# Assignment
Search the data below for the string "Right" and copy all lines where it shows up.

(Collected data entries)
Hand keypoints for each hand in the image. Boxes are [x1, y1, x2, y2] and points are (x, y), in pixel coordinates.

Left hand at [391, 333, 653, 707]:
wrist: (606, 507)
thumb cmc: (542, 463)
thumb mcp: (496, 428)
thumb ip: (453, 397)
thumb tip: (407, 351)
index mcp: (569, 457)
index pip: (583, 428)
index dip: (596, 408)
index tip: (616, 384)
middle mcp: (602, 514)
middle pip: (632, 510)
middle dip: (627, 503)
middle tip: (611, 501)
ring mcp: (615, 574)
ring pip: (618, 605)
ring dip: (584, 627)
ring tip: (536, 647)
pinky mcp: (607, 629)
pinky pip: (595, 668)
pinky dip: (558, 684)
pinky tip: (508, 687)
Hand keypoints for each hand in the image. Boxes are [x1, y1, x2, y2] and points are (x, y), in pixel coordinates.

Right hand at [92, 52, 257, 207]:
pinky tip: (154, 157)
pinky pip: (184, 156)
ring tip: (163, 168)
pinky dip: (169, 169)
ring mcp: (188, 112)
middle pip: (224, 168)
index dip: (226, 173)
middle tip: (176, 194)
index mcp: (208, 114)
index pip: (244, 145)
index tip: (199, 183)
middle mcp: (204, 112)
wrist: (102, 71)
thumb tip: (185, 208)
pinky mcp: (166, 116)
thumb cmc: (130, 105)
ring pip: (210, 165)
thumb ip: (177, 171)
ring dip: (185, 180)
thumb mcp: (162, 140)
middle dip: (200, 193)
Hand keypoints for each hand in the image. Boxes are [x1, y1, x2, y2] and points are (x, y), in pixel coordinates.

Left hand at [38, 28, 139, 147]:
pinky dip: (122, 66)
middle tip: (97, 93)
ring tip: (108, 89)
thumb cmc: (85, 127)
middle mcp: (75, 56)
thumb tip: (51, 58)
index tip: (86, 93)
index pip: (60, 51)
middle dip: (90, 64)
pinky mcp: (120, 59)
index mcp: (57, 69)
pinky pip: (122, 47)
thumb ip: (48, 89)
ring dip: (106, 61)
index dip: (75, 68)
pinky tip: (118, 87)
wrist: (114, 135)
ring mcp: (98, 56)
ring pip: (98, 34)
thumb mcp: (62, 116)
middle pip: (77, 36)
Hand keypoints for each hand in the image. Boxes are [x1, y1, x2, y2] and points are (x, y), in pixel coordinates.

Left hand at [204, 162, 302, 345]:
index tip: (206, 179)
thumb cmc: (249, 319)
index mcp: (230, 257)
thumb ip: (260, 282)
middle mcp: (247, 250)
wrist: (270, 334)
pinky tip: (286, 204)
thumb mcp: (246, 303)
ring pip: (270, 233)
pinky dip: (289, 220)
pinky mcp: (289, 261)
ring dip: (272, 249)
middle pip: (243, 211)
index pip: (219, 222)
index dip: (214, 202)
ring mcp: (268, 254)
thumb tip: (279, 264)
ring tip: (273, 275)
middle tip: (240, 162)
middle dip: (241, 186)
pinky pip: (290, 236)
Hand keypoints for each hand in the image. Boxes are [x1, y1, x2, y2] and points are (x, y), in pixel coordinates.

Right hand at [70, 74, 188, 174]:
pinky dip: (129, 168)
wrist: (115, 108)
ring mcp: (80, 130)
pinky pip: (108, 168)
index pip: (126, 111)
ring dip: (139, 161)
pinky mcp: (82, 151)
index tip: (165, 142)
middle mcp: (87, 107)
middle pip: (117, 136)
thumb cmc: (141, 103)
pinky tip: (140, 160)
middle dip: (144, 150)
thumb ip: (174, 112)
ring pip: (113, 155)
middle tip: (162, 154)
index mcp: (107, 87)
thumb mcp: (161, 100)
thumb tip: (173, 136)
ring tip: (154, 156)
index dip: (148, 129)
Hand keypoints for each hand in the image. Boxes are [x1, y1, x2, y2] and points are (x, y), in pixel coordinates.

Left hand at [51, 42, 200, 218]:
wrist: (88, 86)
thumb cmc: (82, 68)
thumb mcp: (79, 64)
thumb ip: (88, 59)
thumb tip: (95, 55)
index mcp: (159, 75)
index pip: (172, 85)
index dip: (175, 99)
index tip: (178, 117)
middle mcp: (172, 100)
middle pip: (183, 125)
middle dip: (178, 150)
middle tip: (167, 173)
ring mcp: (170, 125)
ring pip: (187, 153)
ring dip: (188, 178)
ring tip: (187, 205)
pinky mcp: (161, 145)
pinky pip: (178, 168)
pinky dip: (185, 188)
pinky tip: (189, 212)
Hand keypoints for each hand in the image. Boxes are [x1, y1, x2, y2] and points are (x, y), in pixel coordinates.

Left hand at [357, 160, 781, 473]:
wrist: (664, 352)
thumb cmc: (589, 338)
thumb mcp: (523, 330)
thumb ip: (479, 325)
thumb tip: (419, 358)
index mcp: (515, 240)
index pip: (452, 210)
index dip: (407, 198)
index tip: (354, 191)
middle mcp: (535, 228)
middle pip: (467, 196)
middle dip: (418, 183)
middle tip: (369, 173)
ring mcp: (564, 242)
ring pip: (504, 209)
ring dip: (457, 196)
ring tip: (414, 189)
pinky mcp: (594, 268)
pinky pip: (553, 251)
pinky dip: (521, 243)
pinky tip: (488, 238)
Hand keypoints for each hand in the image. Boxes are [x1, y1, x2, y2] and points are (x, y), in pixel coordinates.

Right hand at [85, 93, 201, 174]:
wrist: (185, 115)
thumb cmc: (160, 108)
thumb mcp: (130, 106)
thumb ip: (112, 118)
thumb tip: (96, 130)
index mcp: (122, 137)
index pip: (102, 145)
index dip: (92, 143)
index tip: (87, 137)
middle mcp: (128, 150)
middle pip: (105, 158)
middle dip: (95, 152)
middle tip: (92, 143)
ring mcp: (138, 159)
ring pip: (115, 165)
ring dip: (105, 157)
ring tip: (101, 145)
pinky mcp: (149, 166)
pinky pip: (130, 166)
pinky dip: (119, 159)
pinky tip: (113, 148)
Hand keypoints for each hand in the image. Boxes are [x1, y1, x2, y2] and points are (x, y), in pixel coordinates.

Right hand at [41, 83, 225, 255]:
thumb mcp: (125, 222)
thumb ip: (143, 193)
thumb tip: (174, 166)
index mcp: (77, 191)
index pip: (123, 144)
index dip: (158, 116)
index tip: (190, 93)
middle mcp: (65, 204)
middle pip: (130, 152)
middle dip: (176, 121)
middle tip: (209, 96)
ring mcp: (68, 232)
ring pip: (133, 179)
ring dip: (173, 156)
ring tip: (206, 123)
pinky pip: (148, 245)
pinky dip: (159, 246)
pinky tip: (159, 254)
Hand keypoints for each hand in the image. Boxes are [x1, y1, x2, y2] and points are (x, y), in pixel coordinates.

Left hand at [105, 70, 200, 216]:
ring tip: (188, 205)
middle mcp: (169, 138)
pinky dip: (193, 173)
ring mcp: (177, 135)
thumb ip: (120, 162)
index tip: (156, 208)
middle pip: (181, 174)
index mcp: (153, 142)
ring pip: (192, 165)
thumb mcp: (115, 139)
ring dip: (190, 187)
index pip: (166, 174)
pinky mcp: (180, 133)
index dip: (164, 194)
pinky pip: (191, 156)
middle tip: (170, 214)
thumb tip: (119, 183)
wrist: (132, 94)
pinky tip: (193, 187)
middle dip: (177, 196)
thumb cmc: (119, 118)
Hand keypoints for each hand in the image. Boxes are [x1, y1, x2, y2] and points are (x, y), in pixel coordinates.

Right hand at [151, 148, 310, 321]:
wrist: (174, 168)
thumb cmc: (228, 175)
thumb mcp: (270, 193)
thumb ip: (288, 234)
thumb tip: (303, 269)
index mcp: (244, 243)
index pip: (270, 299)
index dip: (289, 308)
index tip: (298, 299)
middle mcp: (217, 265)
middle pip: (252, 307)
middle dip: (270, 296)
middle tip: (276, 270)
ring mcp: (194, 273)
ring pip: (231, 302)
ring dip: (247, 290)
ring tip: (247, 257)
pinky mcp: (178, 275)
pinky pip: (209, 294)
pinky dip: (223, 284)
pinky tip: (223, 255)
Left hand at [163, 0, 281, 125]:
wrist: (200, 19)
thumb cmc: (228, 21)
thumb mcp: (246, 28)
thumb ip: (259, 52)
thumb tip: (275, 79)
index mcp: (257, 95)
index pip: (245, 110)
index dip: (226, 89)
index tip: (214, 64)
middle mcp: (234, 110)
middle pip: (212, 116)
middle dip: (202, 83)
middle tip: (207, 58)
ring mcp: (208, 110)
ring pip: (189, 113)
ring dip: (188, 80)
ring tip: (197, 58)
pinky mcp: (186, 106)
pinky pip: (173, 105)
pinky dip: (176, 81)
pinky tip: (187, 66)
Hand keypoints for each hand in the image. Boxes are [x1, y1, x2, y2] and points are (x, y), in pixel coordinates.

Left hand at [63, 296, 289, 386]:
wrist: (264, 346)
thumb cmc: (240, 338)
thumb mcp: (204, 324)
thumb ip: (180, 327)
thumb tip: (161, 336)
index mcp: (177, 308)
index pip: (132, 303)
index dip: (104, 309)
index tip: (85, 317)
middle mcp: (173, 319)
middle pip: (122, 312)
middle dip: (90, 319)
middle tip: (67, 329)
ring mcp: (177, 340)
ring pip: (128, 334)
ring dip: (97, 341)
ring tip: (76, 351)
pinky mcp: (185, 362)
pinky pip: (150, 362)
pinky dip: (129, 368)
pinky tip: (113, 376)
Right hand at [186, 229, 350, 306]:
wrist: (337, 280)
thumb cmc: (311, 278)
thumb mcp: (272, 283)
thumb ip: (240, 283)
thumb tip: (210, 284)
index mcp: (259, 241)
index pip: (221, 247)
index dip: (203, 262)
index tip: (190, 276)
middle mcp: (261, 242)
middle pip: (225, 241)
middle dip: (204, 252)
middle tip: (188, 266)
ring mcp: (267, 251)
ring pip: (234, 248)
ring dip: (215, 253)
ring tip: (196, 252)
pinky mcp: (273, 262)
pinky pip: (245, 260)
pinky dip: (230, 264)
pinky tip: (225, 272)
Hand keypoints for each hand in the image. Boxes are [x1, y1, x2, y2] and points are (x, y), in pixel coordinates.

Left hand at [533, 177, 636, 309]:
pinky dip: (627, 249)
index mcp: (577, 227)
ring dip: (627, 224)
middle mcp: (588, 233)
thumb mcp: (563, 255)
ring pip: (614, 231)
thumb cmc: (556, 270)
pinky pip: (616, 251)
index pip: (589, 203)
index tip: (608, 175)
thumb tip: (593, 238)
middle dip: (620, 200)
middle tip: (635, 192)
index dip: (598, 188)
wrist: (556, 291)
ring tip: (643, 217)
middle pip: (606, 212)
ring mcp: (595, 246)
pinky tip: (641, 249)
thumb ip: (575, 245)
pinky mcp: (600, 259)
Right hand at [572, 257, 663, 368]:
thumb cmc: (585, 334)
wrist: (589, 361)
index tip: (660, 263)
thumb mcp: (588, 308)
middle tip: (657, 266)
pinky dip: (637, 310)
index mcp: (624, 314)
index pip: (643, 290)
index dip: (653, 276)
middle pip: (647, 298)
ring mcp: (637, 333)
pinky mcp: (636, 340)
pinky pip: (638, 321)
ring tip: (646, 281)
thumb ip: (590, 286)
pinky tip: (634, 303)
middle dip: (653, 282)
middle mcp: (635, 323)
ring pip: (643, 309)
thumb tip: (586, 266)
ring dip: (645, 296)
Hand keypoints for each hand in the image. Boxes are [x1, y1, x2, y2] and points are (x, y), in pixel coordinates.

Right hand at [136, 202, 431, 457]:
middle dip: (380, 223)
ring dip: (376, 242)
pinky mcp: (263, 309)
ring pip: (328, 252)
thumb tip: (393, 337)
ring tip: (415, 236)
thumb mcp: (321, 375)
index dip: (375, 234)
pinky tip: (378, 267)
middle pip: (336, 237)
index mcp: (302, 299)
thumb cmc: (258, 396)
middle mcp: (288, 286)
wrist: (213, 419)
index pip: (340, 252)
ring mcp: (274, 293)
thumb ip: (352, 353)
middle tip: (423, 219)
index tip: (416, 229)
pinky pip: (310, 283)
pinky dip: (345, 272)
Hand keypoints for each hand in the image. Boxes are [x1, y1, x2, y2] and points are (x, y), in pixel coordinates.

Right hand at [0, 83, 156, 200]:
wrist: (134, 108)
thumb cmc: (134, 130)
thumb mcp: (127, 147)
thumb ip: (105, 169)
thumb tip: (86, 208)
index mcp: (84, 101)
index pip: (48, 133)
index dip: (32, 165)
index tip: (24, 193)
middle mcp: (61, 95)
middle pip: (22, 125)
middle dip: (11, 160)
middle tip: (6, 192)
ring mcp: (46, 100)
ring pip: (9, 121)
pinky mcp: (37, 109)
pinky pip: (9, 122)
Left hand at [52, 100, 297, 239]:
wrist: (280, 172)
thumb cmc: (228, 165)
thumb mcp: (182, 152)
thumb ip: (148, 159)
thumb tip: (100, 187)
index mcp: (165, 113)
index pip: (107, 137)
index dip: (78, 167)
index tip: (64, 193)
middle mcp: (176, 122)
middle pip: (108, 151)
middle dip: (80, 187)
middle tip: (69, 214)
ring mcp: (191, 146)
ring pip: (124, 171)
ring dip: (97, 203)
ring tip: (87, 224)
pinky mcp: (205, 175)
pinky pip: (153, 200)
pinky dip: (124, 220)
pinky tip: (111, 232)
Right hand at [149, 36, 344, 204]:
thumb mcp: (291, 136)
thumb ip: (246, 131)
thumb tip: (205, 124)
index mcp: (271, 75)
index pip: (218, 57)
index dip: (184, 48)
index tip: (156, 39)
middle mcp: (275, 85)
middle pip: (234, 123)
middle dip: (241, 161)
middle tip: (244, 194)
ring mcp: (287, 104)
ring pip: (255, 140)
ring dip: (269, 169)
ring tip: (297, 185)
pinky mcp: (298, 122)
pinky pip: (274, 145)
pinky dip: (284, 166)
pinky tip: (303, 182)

# Answer space
Right hand at [92, 52, 257, 207]:
Right hand at [70, 74, 188, 174]:
Right hand at [85, 93, 201, 174]:
Right hand at [41, 83, 225, 255]:
Right hand at [151, 148, 310, 321]:
Right hand at [186, 229, 350, 306]:
Right hand at [572, 257, 663, 368]:
Right hand at [136, 202, 431, 457]:
Right hand at [0, 83, 156, 200]:
Right hand at [149, 36, 344, 204]:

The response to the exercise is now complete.